## TO DO
When you answer, give every record back exactly as written.

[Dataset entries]
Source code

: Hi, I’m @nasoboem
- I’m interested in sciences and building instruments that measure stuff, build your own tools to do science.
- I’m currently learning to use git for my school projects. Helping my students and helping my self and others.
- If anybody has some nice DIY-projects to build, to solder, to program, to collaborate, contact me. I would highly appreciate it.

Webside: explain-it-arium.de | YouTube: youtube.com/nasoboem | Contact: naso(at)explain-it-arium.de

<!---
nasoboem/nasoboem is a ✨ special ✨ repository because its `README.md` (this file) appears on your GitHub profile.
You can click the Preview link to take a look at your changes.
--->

## ANSWER SPACE
Source code

: Hi, I’m @nasoboem
- I’m interested in sciences and building instruments that measure stuff, build your own tools to do science.
- I’m currently learning to use git for my school projects. Helping my students and helping my self and others.
- If anybody has some nice DIY-projects to build, to solder, to program, to collaborate, contact me. I would highly appreciate it.

Webside: explain-it-arium.de | YouTube: youtube.com/nasoboem | Contact: naso(at)explain-it-arium.de

<!---
nasoboem/nasoboem is a ✨ special ✨ repository because its `README.md` (this file) appears on your GitHub profile.
You can click the Preview link to take a look at your changes.
--->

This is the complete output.